April 23–27, 2018, Lyon, France | Dawen Liang, Rahul G. Krishnan, Matthew D. Hoffman, Tony Jebara
This paper presents a variational autoencoder (VAE) approach for collaborative filtering with implicit feedback. The authors extend VAEs to collaborative filtering, enabling non-linear probabilistic modeling that surpasses the limitations of linear factor models. They introduce a generative model with multinomial likelihood and use Bayesian inference for parameter estimation. The multinomial likelihood is shown to be well-suited for modeling implicit feedback data and is a closer proxy to ranking loss than more popular likelihood functions like Gaussian and logistic.
The authors propose a neural generative model with multinomial conditional likelihood and show that it outperforms several state-of-the-art baselines, including two recently proposed neural network approaches, on several real-world datasets. They also provide extended experiments comparing the multinomial likelihood with other commonly used likelihood functions in the latent factor collaborative filtering literature and show favorable results.
The authors identify the pros and cons of employing a principled Bayesian inference approach and characterize settings where it provides the most significant improvements. They also introduce a different regularization parameter for the learning objective, which proves to be crucial for achieving competitive performance. Remarkably, there is an efficient way to tune the parameter using annealing. The resulting model and learning algorithm have information-theoretic connections to maximum entropy discrimination and the information bottleneck principle.
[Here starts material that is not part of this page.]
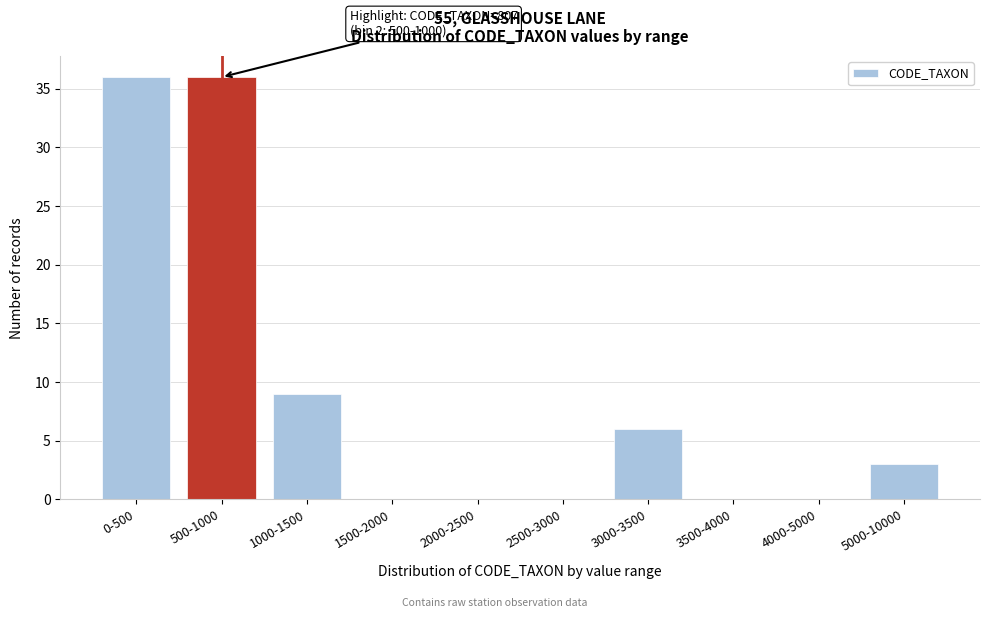

Reading right to left, extract all data points from this chart.

5000-10000=3	4000-5000=0	3500-4000=0	3000-3500=6	2500-3000=0	2000-2500=0	1500-2000=0	1000-1500=9	500-1000=36	0-500=36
The authors also discuss the computational burden of their approach and propose a taxonomy of autoencoders. They compare their approach with other autoencoder variants, including denoising autoencoders and collaborative denoising autoencoders. They show that their approach, Mult-VAE $ ^{PR} $, performs well on various datasets and outperforms other models in terms of ranking metrics like Recall@R and NDCG@R. They also show that Mult-VAE $ ^{PR} $ is more robust than the point estimate approach of Mult-DAE, regardless of the scarcity of the data.
The authors conclude that their approach provides a practical and efficient way to tune the additional parameter introduced using KL annealing and that employing a principled Bayesian approach is more robust. They also show that their approach is less sensitive to the choice of hyperparameters and that Mult-VAE $ ^{PR} $ is more robust than the point estimate approach of Mult-DAE.This paper presents a variational autoencoder (VAE) approach for collaborative filtering with implicit feedback. The authors extend VAEs to collaborative filtering, enabling non-linear probabilistic modeling that surpasses the limitations of linear factor models. They introduce a generative model with multinomial likelihood and use Bayesian inference for parameter estimation. The multinomial likelihood is shown to be well-suited for modeling implicit feedback data and is a closer proxy to ranking loss than more popular likelihood functions like Gaussian and logistic.
The authors propose a neural generative model with multinomial conditional likelihood and show that it outperforms several state-of-the-art baselines, including two recently proposed neural network approaches, on several real-world datasets. They also provide extended experiments comparing the multinomial likelihood with other commonly used likelihood functions in the latent factor collaborative filtering literature and show favorable results.
The authors identify the pros and cons of employing a principled Bayesian inference approach and characterize settings where it provides the most significant improvements. They also introduce a different regularization parameter for the learning objective, which proves to be crucial for achieving competitive performance. Remarkably, there is an efficient way to tune the parameter using annealing. The resulting model and learning algorithm have information-theoretic connections to maximum entropy discrimination and the information bottleneck principle.
The authors also discuss the computational burden of their approach and propose a taxonomy of autoencoders. They compare their approach with other autoencoder variants, including denoising autoencoders and collaborative denoising autoencoders. They show that their approach, Mult-VAE $ ^{PR} $, performs well on various datasets and outperforms other models in terms of ranking metrics like Recall@R and NDCG@R. They also show that Mult-VAE $ ^{PR} $ is more robust than the point estimate approach of Mult-DAE, regardless of the scarcity of the data.
The authors conclude that their approach provides a practical and efficient way to tune the additional parameter introduced using KL annealing and that employing a principled Bayesian approach is more robust. They also show that their approach is less sensitive to the choice of hyperparameters and that Mult-VAE $ ^{PR} $ is more robust than the point estimate approach of Mult-DAE.